**TASK DIRECTIONS:** The range starts at the line containing "George W. Bush News by Country" and ends at the last line of the records below. Reproduce those lines exactly.

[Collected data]
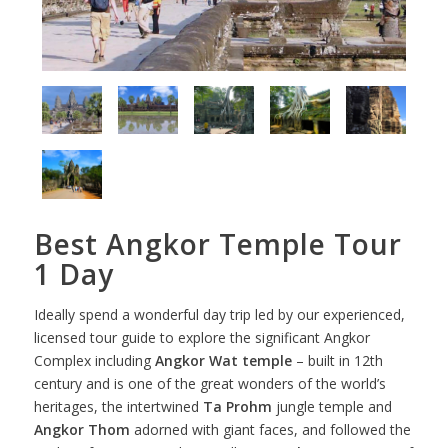
Best Angkor Temple Tour
1 Day
Ideally spend a wonderful day trip led by our experienced,
licensed tour guide to explore the significant Angkor
Complex including
Angkor Wat temple
– built in 12th
century and is one of the great wonders of the world’s
heritages, the intertwined
Ta Prohm
jungle temple and
Angkor Thom
adorned with giant faces, and followed the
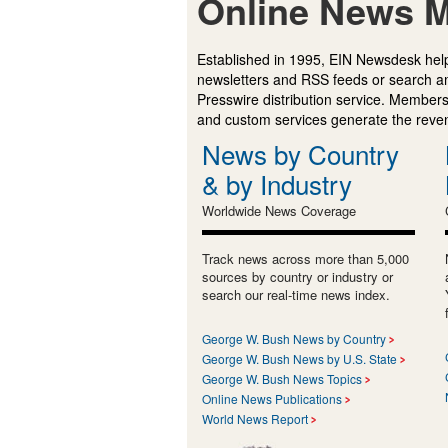
Online News M
Established in 1995, EIN Newsdesk help
newsletters and RSS feeds or search a
Presswire distribution service. Membersh
and custom services generate the revenu
News by Country
& by Industry
Worldwide News Coverage
Track news across more than 5,000
sources by country or industry or
search our real-time news index.
George W. Bush News by Country
George W. Bush News by U.S. State
George W. Bush News Topics
Online News Publications
World News Report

**RESULT OF THE EXERCISE:**
George W. Bush News by Country
George W. Bush News by U.S. State
George W. Bush News Topics
Online News Publications
World News Report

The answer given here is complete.